If you did ever get out on to firm land, you were quite likely to be infected with ague or marsh fever. Even the modern name, 'malaria', reflects its supposed origin in the misty airs of the wetlands. Actually it was transmitted by mosquitoes that bred in the stagnant water. Oliver Cromwell, a fenman from East Anglia, died of malaria. It persisted in the marshes of Essex into the 20th century and may return with global warming in the 21st.

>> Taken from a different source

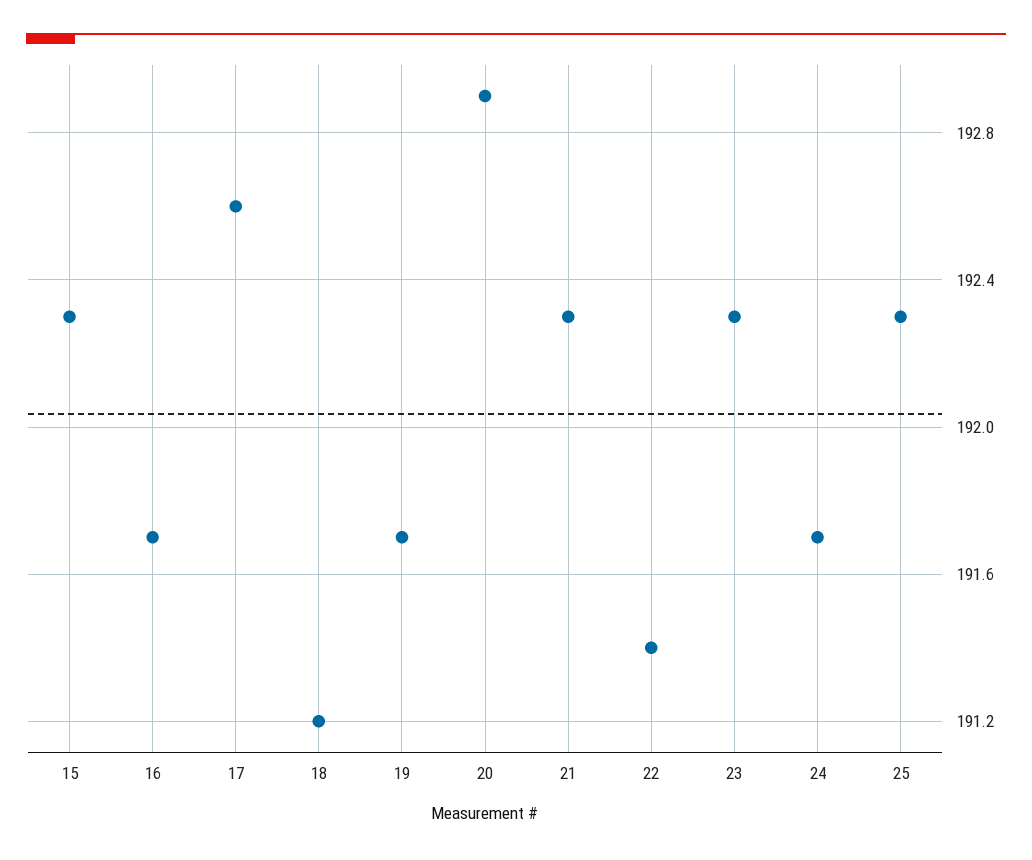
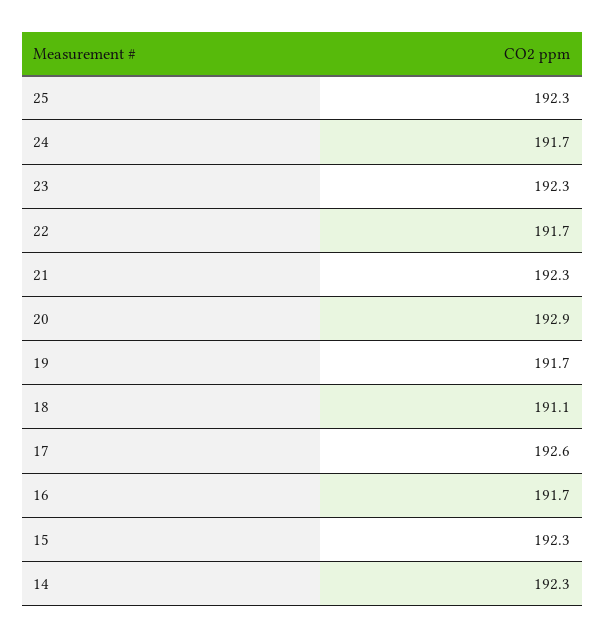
18: 191.2 -> 191.1
22: 191.4 -> 191.7
14: none -> 192.3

For those who knew its ways, the moor was the safest of refuges. Iron Age tribes built a village on wooden piles near Glastonbury; the Romans complained of the way the tribesmen would hide with only their heads above the water. Alfred found safety from the Danes here, as did the monks of Glastonbury.

The moor was also, in its own way, wealthy. The less wet sections grew a rich summer pasture, fertilised by the silt of the winter floods. It's no coincidence that Britain's most famous cheese comes from the edge of the Levels. The deep, moist soil also grew heavy crops of hemp. Henry VIII made the growing of this useful plant compulsory, as it supplied cordage and sailcloth for the navy. Today, under its Latin name of Cannabis sativa, it is, of course, strictly forbidden. The wetter ground yielded osiers for baskets and reed for thatch; wildfowl and fish; and goosefeather quills for penmen. Fuel was peat, or willow poles from the pollarded trees whose roots supported the ditches. And the rent for this desirable property was often paid in live eels.

What to look for

One rare bird of prey, the hobby, is worth looking out for on this walk. This small falcon is about the same size as a kestrel but looks a lot smaller because of its very fast and agile flight. It sometimes chases down small birds, but mostly it hunts dragonflies.

Where to eat and drink

The Bird in Hand is an old-style country inn at Westhay Bridge over the River Brue. Well-behaved dogs are welcome.

While you're there

The Peat Moors Centre at Westhay has reconstructions of the Glastonbury Lake Village and of the oldest road in Britain, the Sweet Track - built in the Stone Age 6,000 years ago. It also has a newly-hacked Stone Age log boat.